Lidl zieht Expansion in USA vor Lidl und Aldi nehmen Wal-Mart in USA in die Zange

Lidl: Der deutsche Discounter eröffnet in diesem Sommer 20 Filialen in den USA. Aldi ist schon längst vor Ort.

Lidl: Der deutsche Discounter eröffnet in diesem Sommer 20 Filialen in den USA. Aldi ist schon längst vor Ort.
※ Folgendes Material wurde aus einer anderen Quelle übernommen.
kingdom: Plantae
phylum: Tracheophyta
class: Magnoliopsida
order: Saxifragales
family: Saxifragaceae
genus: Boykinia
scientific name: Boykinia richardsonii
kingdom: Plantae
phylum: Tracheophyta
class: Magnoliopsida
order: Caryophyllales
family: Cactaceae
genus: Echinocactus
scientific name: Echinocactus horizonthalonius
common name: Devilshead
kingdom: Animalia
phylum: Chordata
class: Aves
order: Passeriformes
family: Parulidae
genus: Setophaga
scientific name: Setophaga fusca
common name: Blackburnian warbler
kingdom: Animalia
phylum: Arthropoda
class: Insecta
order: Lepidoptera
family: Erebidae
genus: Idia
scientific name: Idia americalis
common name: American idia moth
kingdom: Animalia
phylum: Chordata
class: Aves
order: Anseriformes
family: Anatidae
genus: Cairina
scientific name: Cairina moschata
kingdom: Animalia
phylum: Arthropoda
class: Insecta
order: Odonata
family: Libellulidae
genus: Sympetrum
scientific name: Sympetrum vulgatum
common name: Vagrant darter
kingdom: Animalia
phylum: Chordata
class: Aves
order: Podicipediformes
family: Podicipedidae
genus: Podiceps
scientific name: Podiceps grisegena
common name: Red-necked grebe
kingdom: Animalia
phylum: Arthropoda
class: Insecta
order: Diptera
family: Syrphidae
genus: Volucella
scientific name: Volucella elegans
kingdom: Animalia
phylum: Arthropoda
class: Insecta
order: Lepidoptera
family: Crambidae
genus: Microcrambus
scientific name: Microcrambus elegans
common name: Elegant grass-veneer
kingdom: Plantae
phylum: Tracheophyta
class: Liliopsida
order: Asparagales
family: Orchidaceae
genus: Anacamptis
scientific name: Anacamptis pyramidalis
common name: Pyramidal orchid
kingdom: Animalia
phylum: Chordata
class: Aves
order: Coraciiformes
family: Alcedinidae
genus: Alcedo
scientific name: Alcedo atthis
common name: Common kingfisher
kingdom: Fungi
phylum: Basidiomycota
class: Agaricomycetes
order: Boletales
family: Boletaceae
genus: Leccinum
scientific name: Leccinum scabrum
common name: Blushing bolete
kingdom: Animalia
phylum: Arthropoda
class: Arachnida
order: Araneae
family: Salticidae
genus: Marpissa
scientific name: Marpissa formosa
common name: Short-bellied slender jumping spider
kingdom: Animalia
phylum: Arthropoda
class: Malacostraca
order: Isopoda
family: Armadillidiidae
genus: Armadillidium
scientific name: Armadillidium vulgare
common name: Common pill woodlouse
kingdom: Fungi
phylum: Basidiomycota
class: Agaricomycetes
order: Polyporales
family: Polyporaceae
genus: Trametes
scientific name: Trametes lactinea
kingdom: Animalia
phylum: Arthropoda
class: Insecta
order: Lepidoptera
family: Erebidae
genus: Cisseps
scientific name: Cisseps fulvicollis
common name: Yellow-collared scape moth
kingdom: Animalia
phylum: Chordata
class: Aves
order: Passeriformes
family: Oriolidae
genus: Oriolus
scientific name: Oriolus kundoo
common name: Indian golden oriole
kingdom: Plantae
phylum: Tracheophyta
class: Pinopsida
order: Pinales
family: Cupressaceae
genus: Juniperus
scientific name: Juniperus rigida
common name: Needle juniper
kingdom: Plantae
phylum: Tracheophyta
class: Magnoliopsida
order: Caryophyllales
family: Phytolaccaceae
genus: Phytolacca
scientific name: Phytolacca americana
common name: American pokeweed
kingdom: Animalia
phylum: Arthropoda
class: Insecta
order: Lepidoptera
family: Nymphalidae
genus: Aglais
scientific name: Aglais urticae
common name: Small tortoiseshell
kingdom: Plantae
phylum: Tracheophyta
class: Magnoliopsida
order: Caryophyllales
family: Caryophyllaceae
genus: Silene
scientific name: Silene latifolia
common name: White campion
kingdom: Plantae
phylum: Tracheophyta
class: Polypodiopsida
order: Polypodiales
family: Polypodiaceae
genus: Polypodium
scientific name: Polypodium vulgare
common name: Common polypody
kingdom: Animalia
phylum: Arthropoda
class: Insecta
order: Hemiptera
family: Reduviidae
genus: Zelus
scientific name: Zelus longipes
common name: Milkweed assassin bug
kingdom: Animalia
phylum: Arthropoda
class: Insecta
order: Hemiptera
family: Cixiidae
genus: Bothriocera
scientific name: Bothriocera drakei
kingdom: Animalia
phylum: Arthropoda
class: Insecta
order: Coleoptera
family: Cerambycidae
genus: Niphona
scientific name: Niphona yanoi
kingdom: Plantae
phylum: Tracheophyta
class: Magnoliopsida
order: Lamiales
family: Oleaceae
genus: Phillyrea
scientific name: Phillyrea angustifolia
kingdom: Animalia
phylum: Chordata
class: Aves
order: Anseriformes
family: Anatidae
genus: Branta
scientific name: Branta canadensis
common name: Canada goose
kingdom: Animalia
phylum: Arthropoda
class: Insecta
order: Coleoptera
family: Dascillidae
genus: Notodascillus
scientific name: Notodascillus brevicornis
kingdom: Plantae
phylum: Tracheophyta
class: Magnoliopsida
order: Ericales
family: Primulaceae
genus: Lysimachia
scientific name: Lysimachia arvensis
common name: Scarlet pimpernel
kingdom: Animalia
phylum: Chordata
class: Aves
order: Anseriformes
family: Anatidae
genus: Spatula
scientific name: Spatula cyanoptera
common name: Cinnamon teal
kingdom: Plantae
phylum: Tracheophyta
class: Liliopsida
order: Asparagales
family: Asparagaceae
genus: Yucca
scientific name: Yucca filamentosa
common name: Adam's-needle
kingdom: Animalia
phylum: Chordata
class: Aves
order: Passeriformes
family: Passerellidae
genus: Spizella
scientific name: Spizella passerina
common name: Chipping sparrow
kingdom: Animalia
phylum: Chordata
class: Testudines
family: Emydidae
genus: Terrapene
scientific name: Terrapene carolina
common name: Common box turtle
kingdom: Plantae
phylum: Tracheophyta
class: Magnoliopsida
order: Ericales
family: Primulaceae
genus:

Foto: Matthias Balk/ picture alliance / dpa

Der Discounter Lidl zieht seine Expansionspläne in die USA vor: Bereits in diesem Sommer sollen 20 Lidl-Filialen in den US-Bundesstaaten North und South Carolina sowie in Virginia eröffnen. Bis zum Sommer 2018 will Lidl 100 Filialen an der US-Ostküste eröffnet haben, wie der Discounter am Mittwoch mitteilte. Damit zieht die Schwarz-Gruppe, zu der Lidl gehört, seine geplante Expansion zeitlich vor.

US-Platzhirsch Wal-Mart muss sich damit früher als gedacht mit dann zwei aggressiven deutschen Discountern auseinandersetzen. Aldi setzt ebenso wie Lidl auf eine zügige Expansion in Europa sowie in den USA, weil der deutsche Heimatmarkt kaum noch wächst. In den USA betreibt Aldi bereits 1600 Filialen und will diese Zahl bis Ende 2018 auf 200 erhöhen.

In Europa spürt die Konkurrenz bereits den Druck des deutschen Harddisount-Duos Aldi und Lidl: In Großbritannien gehen die Gewinne der Einzelhandelskette Tesco wegen des Preiskampfes mit Aldi & Co bereits zurück. Lidl unterhält bereits 10.000 Filialen in 27 Ländern weltweit, die meisten von ihnen im Heimatmarkt Deutschland. Sowohl Aldi als auch Lidl wollen ihre Öffnungszeiten in Deutschland testweise bis 22 Uhr verlängern.

Erst vor wenigen Tagen gab Lidl einen Wechsel in der Führungsspitze bekannt. Sven Seidel, seit 2014 Vorstandschef von Lidl, musste Anfang Februar seinen Posten räumen. Nachfolger von Seidel wurde mit sofortiger Wirkung der bisherige Einkaufsvorstand Jesper Hojer.